Exercise instructions: The expected output is every line of the data exactly as shown, minus the images.

(Dataset entries)
/---

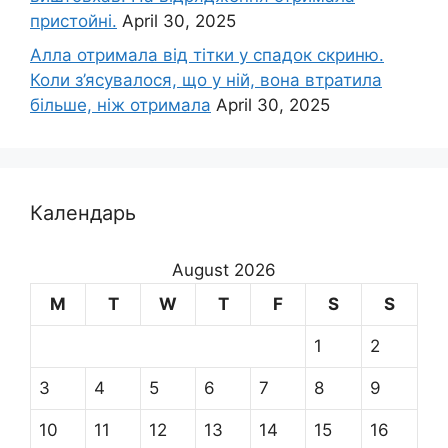
пристойні.
April 30, 2025
Алла отримала від тітки у спадок скриню.
Коли з’ясувалося, що у ній, вона втратила
більше, ніж отримала
April 30, 2025
Календарь
August 2026
M
T
W
T
F
S
S
1
2
3
4
5
6
7
8
9
10
11
12
13
14
15
16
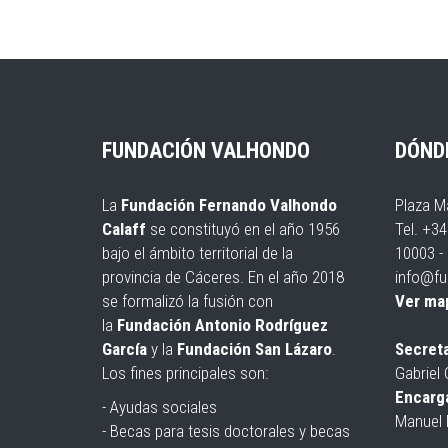
FUNDACIÓN VALHONDO
DÓND
La
Fundación Fernando Valhondo
Plaza M
Calaff
se constituyó en el año 1956
Tel. +3
bajo el ámbito territorial de la
10003 -
provincia de Cáceres. En el año 2018
info@fu
se formalizó la fusión con
Ver ma
la
Fundación Antonio Rodríguez
García
y la
Fundación San Lázaro
.
Secreta
Los fines principales son:
Gabriel 
Encarga
- Ayudas sociales
Manuel 
- Becas para tesis doctorales y becas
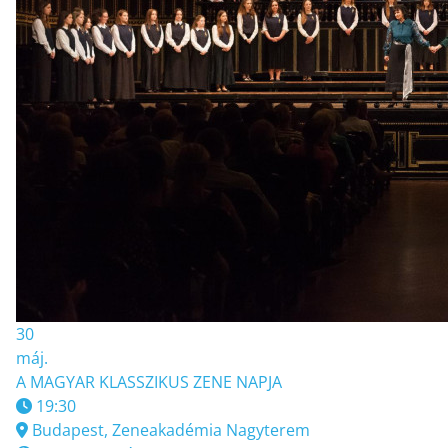
30
máj.
A MAGYAR KLASSZIKUS ZENE NAPJA
19:30
Budapest, Zeneakadémia Nagyterem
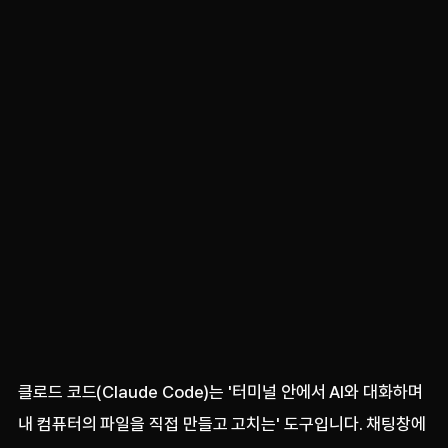
클로드 코드(Claude Code)는 '터미널 안에서 AI와 대화하며
내 컴퓨터의 파일을 직접 만들고 고치는' 도구입니다. 채팅창에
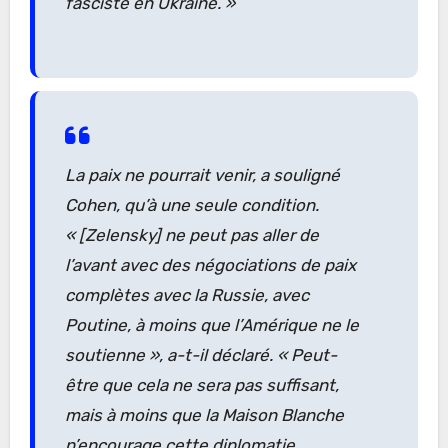
fasciste en Ukraine. »
La paix ne pourrait venir, a souligné
Cohen, qu’à une seule condition.
« [Zelensky] ne peut pas aller de
l’avant avec des négociations de paix
complètes avec la Russie, avec
Poutine, à moins que l’Amérique ne le
soutienne »
, a-t-il déclaré.
« Peut-
être que cela ne sera pas suffisant,
mais à moins que la Maison Blanche
n’encourage cette diplomatie,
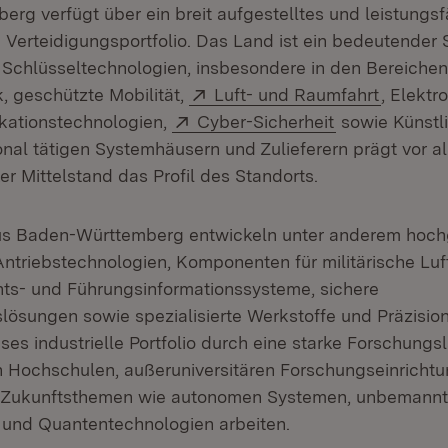
rg verfügt über ein breit aufgestelltes und leistungs
 Verteidigungsportfolio. Das Land ist ein bedeutender 
Schlüsseltechnologien, insbesondere in den Bereichen
Extern:
(Öffnet 
, geschützte Mobilität,
Luft- und Raumfahrt
, Elektr
Extern:
(Öffnet in ne
kationstechnologien,
Cyber-Sicherheit
sowie Künstli
onal tätigen Systemhäusern und Zulieferern prägt vor al
er Mittelstand das Profil des Standorts.
s Baden-Württemberg entwickeln unter anderem hoch
ntriebstechnologien, Komponenten für militärische Luf
ts- und Führungsinformationssysteme, sichere
ösungen sowie spezialisierte Werkstoffe und Präzisio
ses industrielle Portfolio durch eine starke Forschungs
n Hochschulen, außeruniversitären Forschungseinricht
n Zukunftsthemen wie autonomen Systemen, unbemannt
 und Quantentechnologien arbeiten.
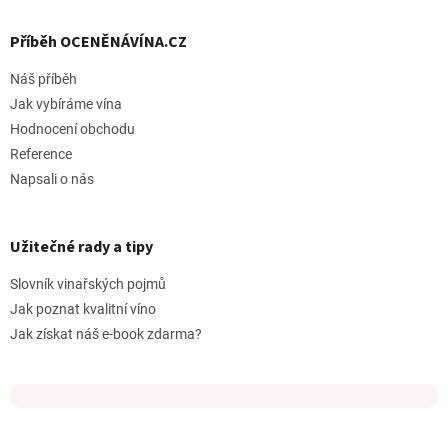
Příběh OCENĚNÁVÍNA.CZ
Náš příběh
Jak vybíráme vína
Hodnocení obchodu
Reference
Napsali o nás
Užitečné rady a tipy
Slovník vinařských pojmů
Jak poznat kvalitní víno
Jak získat náš e-book zdarma?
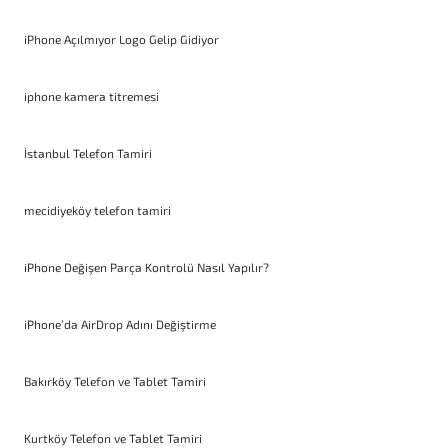
iPhone Açılmıyor Logo Gelip Gidiyor
iphone kamera titremesi
İstanbul Telefon Tamiri
mecidiyeköy telefon tamiri
iPhone Değişen Parça Kontrolü Nasıl Yapılır?
iPhone’da AirDrop Adını Değiştirme
Bakırköy Telefon ve Tablet Tamiri
Kurtköy Telefon ve Tablet Tamiri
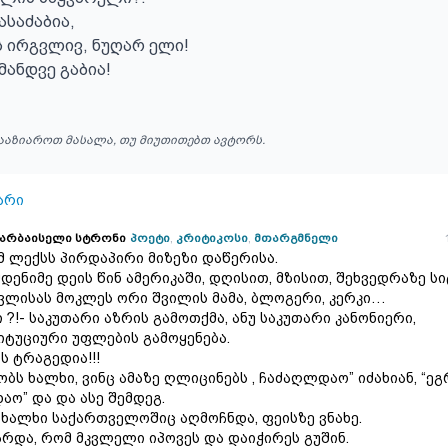
საძაბია,

ს ირგვლივ, ნუღარ ელი!

მანდვე გაბია!
ააზიაროთ მასალა, თუ მიუთითებთ ავტორს.
არი
დარბაისელი სტრონი
პოეტი
,
კრიტიკოსი
,
მთარგმნელი
ამ ლექსს პირდაპირი მიზეზი დაწერისა.
მდენიმე დეის წინ ამერიკაში, დღისით, მზისით, შეხვედრაზე ს
ვლისას მოკლეს ორი შვილის მამა, ბლოგერი, კერკი…
ი ?!- საკუთარი აზრის გამოთქმა, ანუ საკუთარი კანონიერი,
იტუციური უფლების გამოყენება.
ს ტრაგედია!!!
ობს ხალხი, ვინც ამაზე ღლიცინებს , ჩაძაღლდაო” იძახიან, “ეგ
აო” და და ასე შემდეგ.
 ხალხი საქართველოშიც აღმოჩნდა, ფეისზე ვნახე.
არდა, რომ მკვლელი იპოვეს და დაიჭირეს გუშინ.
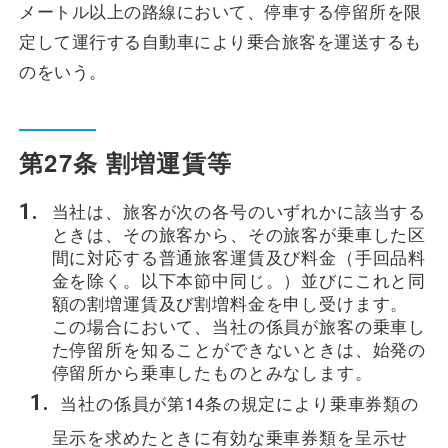
メートル以上の路線において、停車する停留所を限
定して運行する自動車により乗合旅客を運送するも
のをいう。
第27条 割増運賃等
当社は、旅客が次の各号のいずれかに該当する
ときは、その旅客から、その旅客が乗車した区
間に対応する普通旅客運賃及び料金（手回品料
金を除く。以下本節中同じ。）並びにこれと同
額の割増運賃及び割増料金を申し受けます。
この場合において、当社の係員が旅客の乗車し
た停留所を知ることができないときは、始発の
停留所から乗車したものとみなします。
当社の係員が第14条の規定により乗車券類の
呈示を求めたときに有効な乗車券類を呈示せ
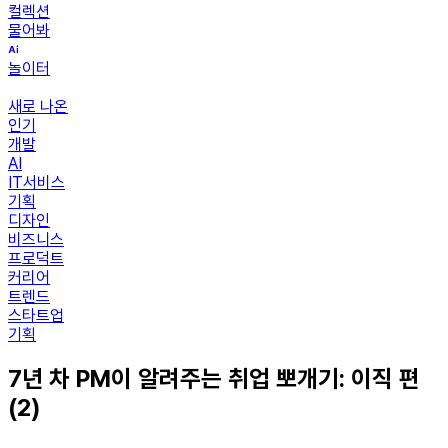
컬렉션
물어봐
놀이터
새로 나온
인기
개발
AI
IT서비스
기획
디자인
비즈니스
프로덕트
커리어
트렌드
스타트업
기획
7년 차 PM이 알려주는 취업 뽀개기: 이직 편
(2)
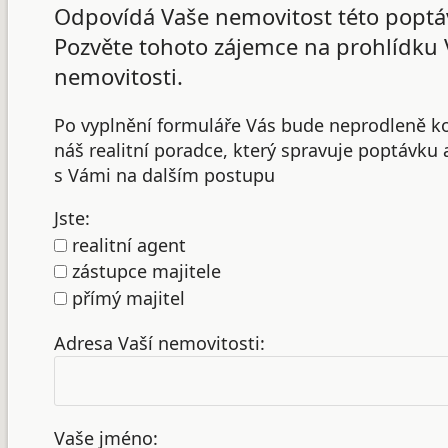
Odpovídá Vaše nemovitost této poptá
Pozvěte tohoto zájemce na prohlídku 
nemovitosti.
Po vyplnění formuláře Vás bude neprodleně k
náš realitní poradce, který spravuje poptávku
s Vámi na dalším postupu
Jste:
realitní agent
zástupce majitele
přímý majitel
Adresa Vaší nemovitosti:
Vaše jméno:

\---

Task answer:
пристойні.
April 30, 2025
Алла отримала від тітки у спадок скриню.
Коли з’ясувалося, що у ній, вона втратила
більше, ніж отримала
April 30, 2025
Календарь
August 2026
M
T
W
T
F
S
S
1
2
3
4
5
6
7
8
9
10
11
12
13
14
15
16
FUNDACIÓN VALHONDO
DÓND
La
Fundación Fernando Valhondo
Plaza M
Calaff
se constituyó en el año 1956
Tel. +3
bajo el ámbito territorial de la
10003 -
provincia de Cáceres. En el año 2018
info@fu
se formalizó la fusión con
Ver ma
la
Fundación Antonio Rodríguez
García
y la
Fundación San Lázaro
.
Secreta
Los fines principales son:
Gabriel 
Encarga
- Ayudas sociales
Manuel 
- Becas para tesis doctorales y becas
30
máj.
A MAGYAR KLASSZIKUS ZENE NAPJA
19:30
Budapest, Zeneakadémia Nagyterem
클로드 코드(Claude Code)는 '터미널 안에서 AI와 대화하며
내 컴퓨터의 파일을 직접 만들고 고치는' 도구입니다. 채팅창에
fasciste en Ukraine. »
La paix ne pourrait venir, a souligné
Cohen, qu’à une seule condition.
« [Zelensky] ne peut pas aller de
l’avant avec des négociations de paix
complètes avec la Russie, avec
Poutine, à moins que l’Amérique ne le
soutienne »
, a-t-il déclaré.
« Peut-
être que cela ne sera pas suffisant,
mais à moins que la Maison Blanche
n’encourage cette diplomatie,
rg verfügt über ein breit aufgestelltes und leistungs
 Verteidigungsportfolio. Das Land ist ein bedeutender 
Schlüsseltechnologien, insbesondere in den Bereichen
Extern:
(Öffnet 
, geschützte Mobilität,
Luft- und Raumfahrt
, Elektr
Extern:
(Öffnet in ne
kationstechnologien,
Cyber-Sicherheit
sowie Künstli
onal tätigen Systemhäusern und Zulieferern prägt vor al
er Mittelstand das Profil des Standorts.
s Baden-Württemberg entwickeln unter anderem hoch
ntriebstechnologien, Komponenten für militärische Luf
ts- und Führungsinformationssysteme, sichere
ösungen sowie spezialisierte Werkstoffe und Präzisio
ses industrielle Portfolio durch eine starke Forschungs
n Hochschulen, außeruniversitären Forschungseinricht
n Zukunftsthemen wie autonomen Systemen, unbemannt
 und Quantentechnologien arbeiten.
Příběh OCENĚNÁVÍNA.CZ
Náš příběh
Jak vybíráme vína
Hodnocení obchodu
Reference
Napsali o nás
Užitečné rady a tipy
Slovník vinařských pojmů
Jak poznat kvalitní víno
Jak získat náš e-book zdarma?
iPhone Açılmıyor Logo Gelip Gidiyor
iphone kamera titremesi
İstanbul Telefon Tamiri
mecidiyeköy telefon tamiri
iPhone Değişen Parça Kontrolü Nasıl Yapılır?
iPhone’da AirDrop Adını Değiştirme
Bakırköy Telefon ve Tablet Tamiri
Kurtköy Telefon ve Tablet Tamiri
საძაბია,

ს ირგვლივ, ნუღარ ელი!

მანდვე გაბია!
ააზიაროთ მასალა, თუ მიუთითებთ ავტორს.
არი
დარბაისელი სტრონი
პოეტი
,
კრიტიკოსი
,
მთარგმნელი
ამ ლექსს პირდაპირი მიზეზი დაწერისა.
მდენიმე დეის წინ ამერიკაში, დღისით, მზისით, შეხვედრაზე ს
ვლისას მოკლეს ორი შვილის მამა, ბლოგერი, კერკი…
ი ?!- საკუთარი აზრის გამოთქმა, ანუ საკუთარი კანონიერი,
იტუციური უფლების გამოყენება.
ს ტრაგედია!!!
ობს ხალხი, ვინც ამაზე ღლიცინებს , ჩაძაღლდაო” იძახიან, “ეგ
აო” და და ასე შემდეგ.
 ხალხი საქართველოშიც აღმოჩნდა, ფეისზე ვნახე.
არდა, რომ მკვლელი იპოვეს და დაიჭირეს გუშინ.
メートル以上の路線において、停車する停留所を限
定して運行する自動車により乗合旅客を運送するも
のをいう。
第27条 割増運賃等
当社は、旅客が次の各号のいずれかに該当する
ときは、その旅客から、その旅客が乗車した区
間に対応する普通旅客運賃及び料金（手回品料
金を除く。以下本節中同じ。）並びにこれと同
額の割増運賃及び割増料金を申し受けます。
この場合において、当社の係員が旅客の乗車し
た停留所を知ることができないときは、始発の
停留所から乗車したものとみなします。
当社の係員が第14条の規定により乗車券類の
呈示を求めたときに有効な乗車券類を呈示せ
컬렉션
물어봐
놀이터
새로 나온
인기
개발
AI
IT서비스
기획
디자인
비즈니스
프로덕트
커리어
트렌드
스타트업
기획
7년 차 PM이 알려주는 취업 뽀개기: 이직 편
(2)
Odpovídá Vaše nemovitost této poptá
Pozvěte tohoto zájemce na prohlídku 
nemovitosti.
Po vyplnění formuláře Vás bude neprodleně k
náš realitní poradce, který spravuje poptávku
s Vámi na dalším postupu
Jste:
realitní agent
zástupce majitele
přímý majitel
Adresa Vaší nemovitosti:
Vaše jméno:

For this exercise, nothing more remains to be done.